┌─ Text excerpt

### Web Scraping Box Office Mojo Movies
This file is a script that webscrapes information about daily box office (in the US) on a movie of choice.

We start by importing all needed packages. (Write "!pip install <package>" to install missing packages)

In [1]:
import requests
import numpy as np
import pandas as pd
from bs4 import BeautifulSoup as BS

We then get the website we are looking for.

Change the url to the url of the movie's daily box office. This one is for "Star Wars IX: The Rise of Skywalker".

In [2]:
url="https://www.boxofficemojo.com/release/rl3305145857/?ref_=bo_gr_rls"
page = requests.get(url)
soup = BS(page.content, 'html.parser')

To view each data point and their describtion, see the link you are webscraping from.

Use BeautifulSoup to get all interesting data and the movie title for file naming:

In [16]:
movie_title = soup.find_all('title')
movie_title = movie_title[0].string

days = soup.find_all('td', class_='a-text-left mojo-header-column mojo-truncate mojo-field-type-date_interval mojo-sort-column')
special_events = soup.find_all('span', class_='a-size-small a-color-secondary')
dow = soup.find_all('td', class_='a-text-left mojo-field-type-date_interval')
rank = soup.find_all('td', class_='a-text-right mojo-field-type-rank')
daily = soup.find_all('td', class_='a-text-right mojo-field-type-money mojo-estimatable')
theaters = soup.find_all('td', class_='a-text-right mojo-field-type-positive_integer mojo-estimatable')

special_events[0]

<span class="a-size-small a-color-secondary">Christmas Day</span>

Save all data points in arrays:

In [4]:
days_str = []
#special_events = np.empty(len(days), dtype='<U10')

└─

*Your goal:* Would you return, word for word, the part of the box office scraping text that opens with the words containing "To view each" and closes with "movie_title = soup.find_all('title')"?

┌─ Entries supplied

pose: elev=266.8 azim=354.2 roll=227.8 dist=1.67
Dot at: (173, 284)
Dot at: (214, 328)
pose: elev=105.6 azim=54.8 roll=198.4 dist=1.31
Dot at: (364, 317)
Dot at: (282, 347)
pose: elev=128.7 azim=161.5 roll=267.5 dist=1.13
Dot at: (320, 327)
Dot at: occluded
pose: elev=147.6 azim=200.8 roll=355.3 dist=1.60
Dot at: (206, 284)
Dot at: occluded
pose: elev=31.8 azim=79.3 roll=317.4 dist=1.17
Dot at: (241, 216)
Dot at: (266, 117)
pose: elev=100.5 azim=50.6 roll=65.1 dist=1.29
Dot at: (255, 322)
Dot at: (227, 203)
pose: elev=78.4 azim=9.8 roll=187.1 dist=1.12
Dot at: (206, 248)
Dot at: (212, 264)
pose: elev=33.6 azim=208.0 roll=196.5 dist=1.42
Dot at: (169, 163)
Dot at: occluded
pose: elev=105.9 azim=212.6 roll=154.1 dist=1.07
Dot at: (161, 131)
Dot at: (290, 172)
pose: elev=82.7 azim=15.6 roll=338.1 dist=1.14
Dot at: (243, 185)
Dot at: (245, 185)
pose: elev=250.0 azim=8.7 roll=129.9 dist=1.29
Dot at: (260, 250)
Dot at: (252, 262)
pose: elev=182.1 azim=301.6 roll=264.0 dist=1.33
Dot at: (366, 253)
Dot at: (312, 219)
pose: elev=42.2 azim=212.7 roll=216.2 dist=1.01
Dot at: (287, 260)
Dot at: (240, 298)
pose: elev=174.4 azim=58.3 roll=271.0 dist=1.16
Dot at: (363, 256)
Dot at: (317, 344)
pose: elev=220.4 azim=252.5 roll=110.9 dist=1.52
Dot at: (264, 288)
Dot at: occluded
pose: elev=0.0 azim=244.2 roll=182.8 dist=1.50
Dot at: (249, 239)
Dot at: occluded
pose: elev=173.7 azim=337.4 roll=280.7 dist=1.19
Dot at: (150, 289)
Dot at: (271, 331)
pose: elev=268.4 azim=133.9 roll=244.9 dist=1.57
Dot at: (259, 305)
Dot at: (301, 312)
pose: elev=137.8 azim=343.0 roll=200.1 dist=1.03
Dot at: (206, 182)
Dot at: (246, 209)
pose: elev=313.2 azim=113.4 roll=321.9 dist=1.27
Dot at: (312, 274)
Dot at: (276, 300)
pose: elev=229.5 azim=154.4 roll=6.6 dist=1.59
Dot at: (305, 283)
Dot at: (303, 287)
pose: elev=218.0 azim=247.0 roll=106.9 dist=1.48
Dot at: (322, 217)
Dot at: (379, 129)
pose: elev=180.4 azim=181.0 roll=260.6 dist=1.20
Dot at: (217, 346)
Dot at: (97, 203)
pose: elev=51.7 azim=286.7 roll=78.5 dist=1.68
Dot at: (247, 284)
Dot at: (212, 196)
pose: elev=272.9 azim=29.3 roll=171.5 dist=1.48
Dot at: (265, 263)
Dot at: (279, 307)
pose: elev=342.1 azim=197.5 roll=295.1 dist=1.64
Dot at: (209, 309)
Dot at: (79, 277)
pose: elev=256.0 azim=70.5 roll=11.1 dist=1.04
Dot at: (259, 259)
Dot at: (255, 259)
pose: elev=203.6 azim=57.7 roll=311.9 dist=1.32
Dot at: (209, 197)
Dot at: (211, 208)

└─

*Completed task:*
To view each data point and their describtion, see the link you are webscraping from.

Use BeautifulSoup to get all interesting data and the movie title for file naming:

In [16]:
movie_title = soup.find_all('title')